AIED 2026: LLM Difficulty Estimation Across 200 Conditions
We're presenting new work at AIED 2026 on a question that matters for anyone building AI-powered assessments: can large language models accurately estimate how hard a test question is?
Item difficulty estimation is foundational to adaptive testing, item bank development, and quality assurance. Traditional methods require hundreds of student responses per item. If LLMs could reliably estimate difficulty from the item text alone, it would dramatically accelerate assessment development — especially for new content areas where student data doesn't yet exist.
What we tested
We evaluated 15+ language models across 200 experimental conditions, varying prompt strategies, item formats, subject areas, and grade levels.

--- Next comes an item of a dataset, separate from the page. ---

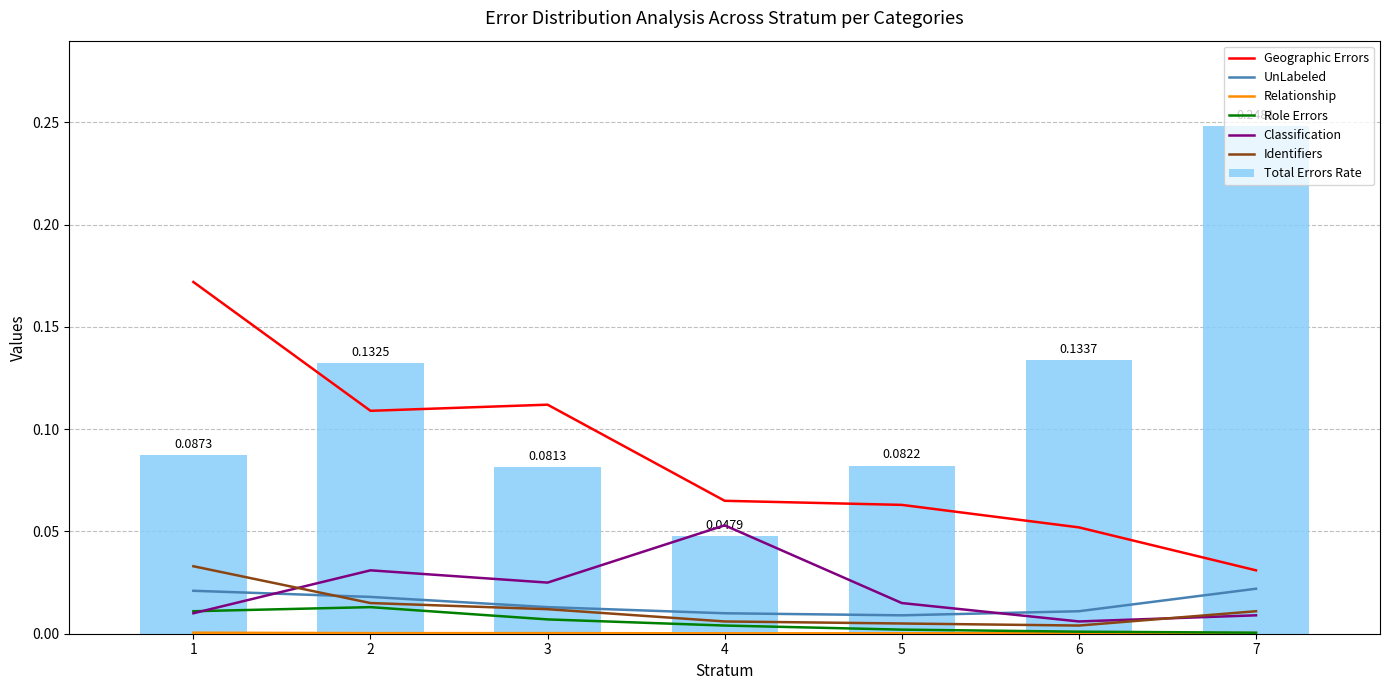

The chart shows a value of 0.0 at 4. True or false?

True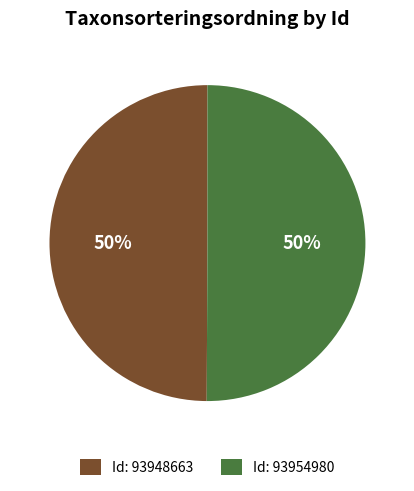

To the nearest percent, what portion does Id: 93948663 represent?

50%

We used our open item bank of 34,000+ CC-licensed assessment items with known psychometric parameters as ground truth.
Key findings
The short version: LLMs can estimate difficulty, but with important caveats. Performance varies significantly by model, subject area, and prompt strategy. Some combinations achieve correlations above 0.7 with empirical difficulty — useful for rough calibration. Others fail badly, especially on items that are hard for reasons LLMs don't naturally attend to (misleading distractors, reading load, prerequisite knowledge gaps).
The full paper, dataset, and evaluation code will be published openly after the conference. This is exactly the kind of infrastructure work Impact-Edu.ai was built to do: rigorous evaluation that benefits the entire field, not just one vendor.